### YOUR GOAL
Begin at the first line of the records below and, please, give each line again exactly until the line with "### Process Management and SELinux" is included.

### WORKING DATA

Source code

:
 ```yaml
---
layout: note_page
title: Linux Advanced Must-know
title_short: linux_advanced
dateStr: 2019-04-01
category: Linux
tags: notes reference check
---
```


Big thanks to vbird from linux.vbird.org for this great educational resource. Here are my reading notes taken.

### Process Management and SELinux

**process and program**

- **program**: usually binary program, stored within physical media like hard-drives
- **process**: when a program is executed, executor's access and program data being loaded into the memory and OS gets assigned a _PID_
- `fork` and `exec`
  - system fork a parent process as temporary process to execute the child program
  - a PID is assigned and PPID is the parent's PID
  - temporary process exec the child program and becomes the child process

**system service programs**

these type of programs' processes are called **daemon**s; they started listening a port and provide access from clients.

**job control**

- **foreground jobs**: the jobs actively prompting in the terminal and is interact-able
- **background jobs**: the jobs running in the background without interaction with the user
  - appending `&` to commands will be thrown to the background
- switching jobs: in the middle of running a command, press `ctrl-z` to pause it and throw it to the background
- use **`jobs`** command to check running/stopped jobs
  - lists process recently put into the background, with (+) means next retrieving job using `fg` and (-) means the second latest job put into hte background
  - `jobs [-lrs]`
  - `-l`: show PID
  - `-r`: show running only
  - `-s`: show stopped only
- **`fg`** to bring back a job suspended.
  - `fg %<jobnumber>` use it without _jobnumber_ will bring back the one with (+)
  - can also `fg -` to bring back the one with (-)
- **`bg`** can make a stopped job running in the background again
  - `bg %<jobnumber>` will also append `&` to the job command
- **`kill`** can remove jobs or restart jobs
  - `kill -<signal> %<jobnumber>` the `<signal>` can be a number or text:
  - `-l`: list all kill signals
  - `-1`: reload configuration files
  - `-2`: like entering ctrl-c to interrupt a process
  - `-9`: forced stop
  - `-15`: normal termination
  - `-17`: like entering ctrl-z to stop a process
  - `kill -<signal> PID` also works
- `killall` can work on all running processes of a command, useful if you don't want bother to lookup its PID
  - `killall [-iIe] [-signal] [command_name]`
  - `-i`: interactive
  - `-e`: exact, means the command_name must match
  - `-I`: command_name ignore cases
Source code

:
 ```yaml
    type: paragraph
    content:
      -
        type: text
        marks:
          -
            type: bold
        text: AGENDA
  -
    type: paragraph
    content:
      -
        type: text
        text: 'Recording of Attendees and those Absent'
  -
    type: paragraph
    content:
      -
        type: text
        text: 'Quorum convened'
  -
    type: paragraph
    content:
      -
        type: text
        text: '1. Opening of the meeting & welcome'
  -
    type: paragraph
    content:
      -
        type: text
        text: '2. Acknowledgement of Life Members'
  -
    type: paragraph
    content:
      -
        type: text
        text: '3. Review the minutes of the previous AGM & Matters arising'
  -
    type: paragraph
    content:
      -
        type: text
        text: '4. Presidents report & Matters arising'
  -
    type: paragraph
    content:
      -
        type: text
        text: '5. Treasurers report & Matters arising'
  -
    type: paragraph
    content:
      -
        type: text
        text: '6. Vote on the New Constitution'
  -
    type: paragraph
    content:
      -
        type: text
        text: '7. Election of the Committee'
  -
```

### ANSWER SPACE
Source code

:
 ```yaml
---
layout: note_page
title: Linux Advanced Must-know
title_short: linux_advanced
dateStr: 2019-04-01
category: Linux
tags: notes reference check
---
```


Big thanks to vbird from linux.vbird.org for this great educational resource. Here are my reading notes taken.

### Process Management and SELinux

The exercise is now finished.